His first book ‘Dial D for Don’ published by Penguin Random House in 2015 is a runaway hit and figures on several bestseller lists. Kumar has recounted in the book the stories of eleven police operations that he conducted in the CBI. The book has received raving reviews from several quarters.

His second book 'Khakhi Files' published by Penguin Random House in 2019 has details of 9 other investigations conducted by him. Season one of 'Delhi Crime' a popular crime series on Netflix is based on chapter 'Night of shame' from the book. Season two of Delhi Crime is based on another chapter 'Moon Gazer' from the same book.

==Awards and Recognitions==
Kumar has undertaken various foreign assignments and training session as part of the Delhi Police.
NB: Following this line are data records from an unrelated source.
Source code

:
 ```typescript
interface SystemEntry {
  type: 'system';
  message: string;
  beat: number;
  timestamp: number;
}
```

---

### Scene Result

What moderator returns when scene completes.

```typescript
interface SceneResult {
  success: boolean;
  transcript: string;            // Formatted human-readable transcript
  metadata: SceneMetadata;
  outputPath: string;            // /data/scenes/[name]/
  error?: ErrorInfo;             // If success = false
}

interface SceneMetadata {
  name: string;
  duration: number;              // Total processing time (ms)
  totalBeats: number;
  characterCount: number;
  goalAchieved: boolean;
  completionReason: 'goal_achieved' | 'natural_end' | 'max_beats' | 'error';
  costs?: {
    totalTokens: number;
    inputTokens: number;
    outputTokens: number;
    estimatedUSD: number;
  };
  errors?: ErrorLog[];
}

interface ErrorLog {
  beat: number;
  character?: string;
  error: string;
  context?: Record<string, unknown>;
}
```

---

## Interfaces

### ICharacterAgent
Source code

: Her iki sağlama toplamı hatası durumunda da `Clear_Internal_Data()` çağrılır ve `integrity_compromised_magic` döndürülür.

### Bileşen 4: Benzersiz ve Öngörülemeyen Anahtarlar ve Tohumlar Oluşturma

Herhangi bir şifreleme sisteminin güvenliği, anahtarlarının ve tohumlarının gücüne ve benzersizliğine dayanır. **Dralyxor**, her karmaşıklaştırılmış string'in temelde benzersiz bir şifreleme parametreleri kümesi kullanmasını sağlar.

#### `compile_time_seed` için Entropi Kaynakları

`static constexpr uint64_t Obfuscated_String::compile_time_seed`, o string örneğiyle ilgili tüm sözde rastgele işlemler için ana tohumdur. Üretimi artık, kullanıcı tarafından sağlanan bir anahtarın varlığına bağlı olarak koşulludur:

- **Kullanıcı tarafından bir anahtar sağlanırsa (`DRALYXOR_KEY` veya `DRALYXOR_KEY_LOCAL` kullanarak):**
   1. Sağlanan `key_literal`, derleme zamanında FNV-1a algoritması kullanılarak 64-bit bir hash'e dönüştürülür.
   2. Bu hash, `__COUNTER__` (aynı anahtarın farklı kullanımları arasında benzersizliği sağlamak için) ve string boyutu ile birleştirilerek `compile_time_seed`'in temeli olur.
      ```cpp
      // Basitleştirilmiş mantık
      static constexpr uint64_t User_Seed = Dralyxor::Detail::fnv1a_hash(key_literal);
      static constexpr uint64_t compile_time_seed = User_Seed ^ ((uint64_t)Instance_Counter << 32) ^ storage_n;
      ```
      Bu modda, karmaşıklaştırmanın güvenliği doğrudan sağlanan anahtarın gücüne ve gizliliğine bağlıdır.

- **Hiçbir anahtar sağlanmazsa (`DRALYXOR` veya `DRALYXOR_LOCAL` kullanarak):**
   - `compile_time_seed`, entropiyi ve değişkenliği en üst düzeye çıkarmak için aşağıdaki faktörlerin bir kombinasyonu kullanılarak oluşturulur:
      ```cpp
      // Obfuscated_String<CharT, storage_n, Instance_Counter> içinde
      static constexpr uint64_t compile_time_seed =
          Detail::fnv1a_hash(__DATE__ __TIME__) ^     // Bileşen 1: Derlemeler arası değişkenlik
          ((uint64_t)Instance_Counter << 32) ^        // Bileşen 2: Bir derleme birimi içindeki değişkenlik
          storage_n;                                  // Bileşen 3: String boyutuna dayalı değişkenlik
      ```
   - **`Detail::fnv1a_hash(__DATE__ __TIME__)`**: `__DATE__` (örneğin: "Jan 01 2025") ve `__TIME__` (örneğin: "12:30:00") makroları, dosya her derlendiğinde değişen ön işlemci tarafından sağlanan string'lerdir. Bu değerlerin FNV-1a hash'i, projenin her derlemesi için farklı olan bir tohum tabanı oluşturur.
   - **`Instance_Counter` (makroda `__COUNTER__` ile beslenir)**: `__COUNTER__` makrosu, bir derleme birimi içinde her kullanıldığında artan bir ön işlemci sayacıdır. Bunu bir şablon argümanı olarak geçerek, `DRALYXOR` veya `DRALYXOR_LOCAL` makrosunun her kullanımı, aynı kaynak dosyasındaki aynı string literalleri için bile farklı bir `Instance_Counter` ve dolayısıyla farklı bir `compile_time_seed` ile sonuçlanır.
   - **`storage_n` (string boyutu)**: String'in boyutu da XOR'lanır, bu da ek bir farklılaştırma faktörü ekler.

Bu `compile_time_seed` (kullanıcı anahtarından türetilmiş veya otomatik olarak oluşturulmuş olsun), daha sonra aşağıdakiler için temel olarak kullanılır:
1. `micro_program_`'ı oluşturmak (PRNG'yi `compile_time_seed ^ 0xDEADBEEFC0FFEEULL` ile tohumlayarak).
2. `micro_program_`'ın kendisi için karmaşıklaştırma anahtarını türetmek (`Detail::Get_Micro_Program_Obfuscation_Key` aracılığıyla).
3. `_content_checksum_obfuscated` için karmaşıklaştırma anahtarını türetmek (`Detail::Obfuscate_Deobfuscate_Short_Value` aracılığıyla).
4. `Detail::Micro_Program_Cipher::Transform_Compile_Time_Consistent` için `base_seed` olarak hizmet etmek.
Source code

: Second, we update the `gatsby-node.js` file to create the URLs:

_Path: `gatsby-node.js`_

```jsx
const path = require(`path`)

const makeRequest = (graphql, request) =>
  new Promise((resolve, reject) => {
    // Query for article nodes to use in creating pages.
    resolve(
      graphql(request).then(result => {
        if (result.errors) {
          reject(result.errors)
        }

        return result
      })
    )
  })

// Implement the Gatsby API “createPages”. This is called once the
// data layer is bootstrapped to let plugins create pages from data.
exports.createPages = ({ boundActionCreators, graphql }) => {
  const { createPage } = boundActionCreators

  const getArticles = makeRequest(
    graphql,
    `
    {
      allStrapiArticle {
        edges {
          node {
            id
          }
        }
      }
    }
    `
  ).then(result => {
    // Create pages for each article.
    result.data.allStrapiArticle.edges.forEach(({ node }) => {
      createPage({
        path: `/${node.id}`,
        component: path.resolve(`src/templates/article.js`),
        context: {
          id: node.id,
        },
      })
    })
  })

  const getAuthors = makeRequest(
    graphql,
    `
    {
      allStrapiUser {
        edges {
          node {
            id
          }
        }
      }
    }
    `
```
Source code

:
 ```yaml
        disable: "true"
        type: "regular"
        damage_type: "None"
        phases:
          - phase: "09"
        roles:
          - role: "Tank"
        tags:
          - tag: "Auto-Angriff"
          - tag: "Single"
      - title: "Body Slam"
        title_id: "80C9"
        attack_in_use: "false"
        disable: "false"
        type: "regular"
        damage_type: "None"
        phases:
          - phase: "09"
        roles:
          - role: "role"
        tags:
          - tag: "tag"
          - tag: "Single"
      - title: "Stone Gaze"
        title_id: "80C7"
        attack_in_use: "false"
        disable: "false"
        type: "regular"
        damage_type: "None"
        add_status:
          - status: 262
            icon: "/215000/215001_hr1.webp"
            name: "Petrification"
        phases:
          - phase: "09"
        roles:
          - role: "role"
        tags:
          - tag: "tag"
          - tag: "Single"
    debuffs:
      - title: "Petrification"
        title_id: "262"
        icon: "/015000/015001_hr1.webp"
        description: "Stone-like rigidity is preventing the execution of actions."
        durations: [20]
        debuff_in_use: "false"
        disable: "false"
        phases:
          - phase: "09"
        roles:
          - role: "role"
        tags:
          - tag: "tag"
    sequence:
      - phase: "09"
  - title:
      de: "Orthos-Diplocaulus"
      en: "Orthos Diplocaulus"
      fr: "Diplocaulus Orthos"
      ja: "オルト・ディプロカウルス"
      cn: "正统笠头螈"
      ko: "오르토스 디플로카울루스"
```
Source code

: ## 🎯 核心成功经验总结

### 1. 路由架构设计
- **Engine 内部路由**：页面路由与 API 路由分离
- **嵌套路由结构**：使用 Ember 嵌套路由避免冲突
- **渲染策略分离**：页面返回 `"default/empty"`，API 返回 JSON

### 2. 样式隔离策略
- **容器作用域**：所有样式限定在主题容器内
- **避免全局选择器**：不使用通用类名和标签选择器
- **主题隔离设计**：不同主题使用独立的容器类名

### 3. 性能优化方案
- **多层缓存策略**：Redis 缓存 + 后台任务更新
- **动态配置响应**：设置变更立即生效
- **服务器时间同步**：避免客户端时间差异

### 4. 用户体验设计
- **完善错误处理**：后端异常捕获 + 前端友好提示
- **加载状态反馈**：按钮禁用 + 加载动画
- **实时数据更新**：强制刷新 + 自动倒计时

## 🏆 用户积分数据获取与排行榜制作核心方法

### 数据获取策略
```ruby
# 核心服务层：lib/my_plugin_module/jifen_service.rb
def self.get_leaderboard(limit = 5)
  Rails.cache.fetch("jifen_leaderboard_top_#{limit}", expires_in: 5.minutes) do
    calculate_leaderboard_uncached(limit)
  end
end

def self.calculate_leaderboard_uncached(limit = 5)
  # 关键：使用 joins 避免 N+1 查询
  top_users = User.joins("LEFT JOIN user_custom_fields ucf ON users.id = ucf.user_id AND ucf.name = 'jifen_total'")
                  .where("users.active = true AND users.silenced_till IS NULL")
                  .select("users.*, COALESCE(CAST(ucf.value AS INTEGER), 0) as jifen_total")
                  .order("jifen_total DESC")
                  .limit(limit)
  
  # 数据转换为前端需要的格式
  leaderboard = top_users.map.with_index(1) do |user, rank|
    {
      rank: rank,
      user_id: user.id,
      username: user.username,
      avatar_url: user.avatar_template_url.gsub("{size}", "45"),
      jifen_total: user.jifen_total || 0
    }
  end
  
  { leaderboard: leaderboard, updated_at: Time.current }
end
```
He went to Tokyo (Japan) for three weeks in 1985 for a training programme on Traffic Police Management and attended a course on Post Blast Investigations organized by the Federal Bureau of Investigation FBI at Baton Rouge, Louisiana in 1997.

He represented India at the UN Convention on Trans-national Organized Crime in Vienna, Austria. He also represented India at Vienna during deliberations of United Nations Manual on Kidnapping & Extortion, 2014. He was handpicked to be the Conference Secretary when the World Interpol Conference took place in New Delhi in October 2007. He has visited U.S.A., U.K, Germany, Australia, Israel, France, Japan, U.A.E, and various other countries for conferences, investigations and training programmes. In February, 2012 he was invited by the U.K. Government to share his experiences of organizing the security arrangements during Commonwealth Games 2010 for the benefit of the U.K. Police.

He was decorated with the President's Police Medal in 1992 and President's Police Medal for Distinguished Service in 1999 and has also been felicitated by Luton Cricket Club, United Kingdom for "making cricket a better arena to play in" in 2013.